Ces inégalités en matière d’accès aux soins de santé se traduisent par un taux de mortalité maternelle en 2009-2010, presque deux fois plus élevé dans les campagnes que dans les villes (148 pour 100 mille naissances vivantes contre 73 dans les villes).

En matière d’éducation, la femme rurale accuse un retard important par rapport à sa concitoyenne citadine. 58,2% des filles et des femmes rurales âgées de 10 ans et plus sont sans niveau d’instruction en 2011 (contre 29,8% en milieu urbain) et seules 0,6% ont un niveau supérieur (contre 8,7% dans les villes). Ce faible niveau d’instruction devrait s’améliorer grâce à la généralisation de la scolarisation. Le taux spécifique de scolarisation des filles rurales âgées de 6 à 11 ans était de 91,8% en 2009-2010 contre seulement 62,2% en 1999-2000 (respectivement 95,1% et 87,4% dans les villes).

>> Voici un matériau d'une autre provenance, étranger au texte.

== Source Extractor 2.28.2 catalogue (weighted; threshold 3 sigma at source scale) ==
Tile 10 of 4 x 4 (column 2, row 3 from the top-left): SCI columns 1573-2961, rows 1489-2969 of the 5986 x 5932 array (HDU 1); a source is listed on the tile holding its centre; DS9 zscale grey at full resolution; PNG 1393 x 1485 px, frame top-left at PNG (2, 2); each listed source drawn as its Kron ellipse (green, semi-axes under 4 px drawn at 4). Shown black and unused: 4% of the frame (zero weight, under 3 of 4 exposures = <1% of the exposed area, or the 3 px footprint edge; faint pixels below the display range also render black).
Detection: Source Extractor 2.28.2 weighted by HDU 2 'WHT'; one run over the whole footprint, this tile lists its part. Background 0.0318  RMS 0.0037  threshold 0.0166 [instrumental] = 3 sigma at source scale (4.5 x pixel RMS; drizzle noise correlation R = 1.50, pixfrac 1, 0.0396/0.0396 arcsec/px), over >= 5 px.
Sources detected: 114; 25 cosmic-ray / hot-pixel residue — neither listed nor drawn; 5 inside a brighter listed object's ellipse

Concernant sa situation sur le marché du travail, la femme rurale est relativement plus active que son homologue citadine. Le taux d’activité des femmes rurales âgées de 15 ans et plus s’élève à 36,6% en 2011, soit près de deux fois celui des citadines (18,1%). Ce taux reste cependant bien inférieur à celui des hommes ruraux qui atteint 80,5%. Les femmes rurales actives sont dans leur quasi totalité occupées, le chômage ne concerne que 2,1% d’entre elles. Elles travaillent dans la quasi totalité des cas (94%) dans l’agriculture, secteur où elles représentent 41,6% de la main d’œuvre. 3 femmes rurales actives occupées sur 4 sont des aides familiales (travail non rémunéré) contre seulement 4,6% dans les villes où c’est plutôt le travail salarié qui domine (80,5% contre 5,5% des actives occupées rurales). En outre, l’auto emploi concerne 17,6% des femmes rurales actives occupées contre 11,8% des citadines.

En 2011, 16% des ménages ruraux sont dirigés par des femmes (contre 20,8% dans les villes). Parmi ces femmes, près de la moitié (50,5%) sont veuves, 39,7% mariées et 6,3% sont divorcées. Un peu moins des deux-tiers (63,2%) des femmes chefs de ménage en milieu rural sont des inactives et 36,2% sont actives occupées.

En matière de niveau de vie, un ménage rural dirigé par une femme dépense en moyenne 37% moins que celui dirigé par une citadine (8.417 DH annuellement contre 13.317 DH). Cet écart se traduit par des disparités importantes en termes de pauvreté. En 2007, près de 15% des ménages ruraux dirigés par des femmes sont pauvres, soit un taux 3,8 fois plus élevé parmi les ménages citadins dirigés par des femmes (4%). Près d’un ménage rural dirigé par une femme sur quatre est vulnérable, alors que cette proportion est d’un peu plus de 1 sur 10 (13,4%) en milieu urbain.